Dear Fitness Expert,
I have a question on toning up your stomach after a c-section. I have had 3 c-sections and I have what I have heard a lot of c-section mothers refer to the 'belly flap'. Below my incision scar is thin but my stomach over the incision is my problem area. I have lost weight and toned up all over my body but nothing seems to get rid of this flap. My stomach actually hangs over the incision scar reminding me of a beer belly that hangs over a belt.
I have heard from other moms that it is not possible to tone this area. That plastic surgery is required to lose the 'belly flap'. That after a c-section those muscles can never be toned again and that scar tissue causes the flab. Is this true? Is there anyway to tone my stomach?
The reality is few women have those hard-looking six-packs we see on magazine covers, including the women who appear to have the hard-looking six packs. It's make-up, lights, cameras and touch-ups.
Still, one should never say never! Yes, it is possible for you to have incredible abs. By changing your diet, limiting sodium intake, extra carbs and fat, and committing yourself to an intense exercise regiment you can create a lean, hard stomach.
For the vast majority of women, this 'belly flap' (better known as 'mothers apron') is stored fat from the pregnancy. It is very stubborn and difficult to get rid of. Most women are unable, unwilling or unprepared to commit to the exercise and diet routine needed to blast the fat. But for those women who are willing and able to take the challenge, lean abs are possible.

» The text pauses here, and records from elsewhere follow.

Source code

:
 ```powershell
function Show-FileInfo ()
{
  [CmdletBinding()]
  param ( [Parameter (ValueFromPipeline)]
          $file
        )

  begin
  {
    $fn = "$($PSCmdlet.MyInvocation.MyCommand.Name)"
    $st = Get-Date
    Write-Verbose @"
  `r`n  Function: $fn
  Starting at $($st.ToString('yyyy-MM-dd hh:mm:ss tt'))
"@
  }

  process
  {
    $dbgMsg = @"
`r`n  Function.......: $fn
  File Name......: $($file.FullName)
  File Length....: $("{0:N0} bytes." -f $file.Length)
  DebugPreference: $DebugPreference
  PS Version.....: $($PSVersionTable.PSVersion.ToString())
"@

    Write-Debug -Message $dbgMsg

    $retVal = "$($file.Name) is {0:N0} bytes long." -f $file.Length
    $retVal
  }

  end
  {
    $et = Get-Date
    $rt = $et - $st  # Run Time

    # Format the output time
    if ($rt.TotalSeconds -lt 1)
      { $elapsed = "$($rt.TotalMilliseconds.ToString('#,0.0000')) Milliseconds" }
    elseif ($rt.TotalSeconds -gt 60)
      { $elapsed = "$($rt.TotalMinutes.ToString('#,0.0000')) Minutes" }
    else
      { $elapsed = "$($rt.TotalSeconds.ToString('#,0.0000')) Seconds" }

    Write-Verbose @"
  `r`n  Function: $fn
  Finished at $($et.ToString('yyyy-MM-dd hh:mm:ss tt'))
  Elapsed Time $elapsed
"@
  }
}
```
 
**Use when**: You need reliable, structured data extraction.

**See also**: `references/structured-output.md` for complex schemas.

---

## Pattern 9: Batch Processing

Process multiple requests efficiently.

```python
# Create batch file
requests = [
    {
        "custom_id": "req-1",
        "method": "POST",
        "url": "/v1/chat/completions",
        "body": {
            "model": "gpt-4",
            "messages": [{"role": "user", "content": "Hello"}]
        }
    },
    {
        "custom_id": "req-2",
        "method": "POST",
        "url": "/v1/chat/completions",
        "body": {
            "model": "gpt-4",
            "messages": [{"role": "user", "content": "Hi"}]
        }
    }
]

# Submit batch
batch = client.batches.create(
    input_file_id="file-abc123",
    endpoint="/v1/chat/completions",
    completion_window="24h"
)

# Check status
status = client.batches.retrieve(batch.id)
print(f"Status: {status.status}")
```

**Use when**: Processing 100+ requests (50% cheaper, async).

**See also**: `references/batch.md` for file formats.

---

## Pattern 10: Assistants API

I have worked with many clients who have had a c-section and now have fabulous abs. Unless there was muscle damage, this should not be an issue. However -- sorry, there is a however to consider -- for women who have more elastic skin and/or gained an excessive amount of weight, there is the issue of extra (stretched) skin. No matter how much you fight the fat, loose skin may still be a problem. The only way to rid yourself of this is cosmetic surgery. Again, this is less often the case. The vast majority of 'belly flaps' are fat that can be sculpted.